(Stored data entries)

-----

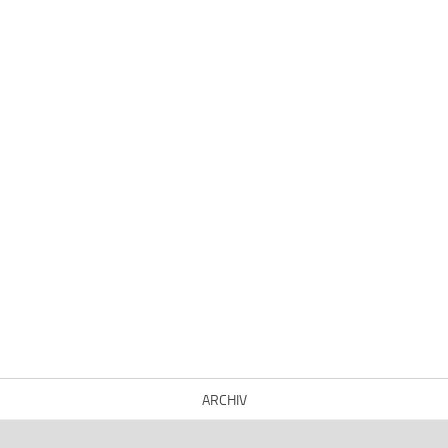
ARCHIV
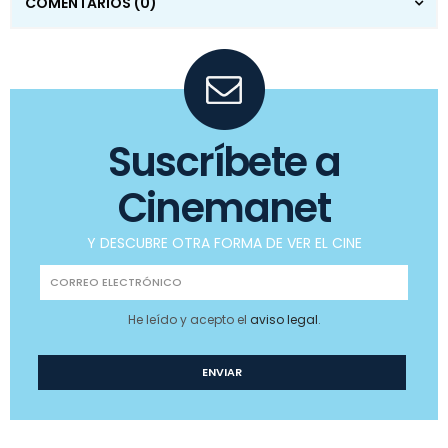
COMENTARIOS
(0)
Suscríbete a
Cinemanet
Y DESCUBRE OTRA FORMA DE VER EL CINE
He leído y acepto el
aviso legal
.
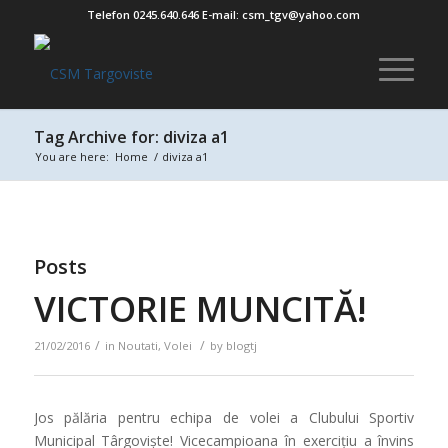
Telefon 0245.640.646 E-mail: csm_tgv@yahoo.com
Tag Archive for: diviza a1
You are here:
Home
/
diviza a1
Posts
VICTORIE MUNCITĂ!
/
/
21/02/2016
in
Noutati
,
Volei
by
blogtj
Jos pălăria pentru echipa de volei a Clubului Sportiv
Municipal Târgoviște! Vicecampioana în exercițiu a învins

-----

Work to be completed - Restate the data above word for word. Do not include the images.

Solution for this exercise -
ARCHIV
COMENTARIOS
(0)
Suscríbete a
Cinemanet
Y DESCUBRE OTRA FORMA DE VER EL CINE
He leído y acepto el
aviso legal
.
Telefon 0245.640.646 E-mail: csm_tgv@yahoo.com
Tag Archive for: diviza a1
You are here:
Home
/
diviza a1
Posts
VICTORIE MUNCITĂ!
/
/
21/02/2016
in
Noutati
,
Volei
by
blogtj
Jos pălăria pentru echipa de volei a Clubului Sportiv
Municipal Târgoviște! Vicecampioana în exercițiu a învins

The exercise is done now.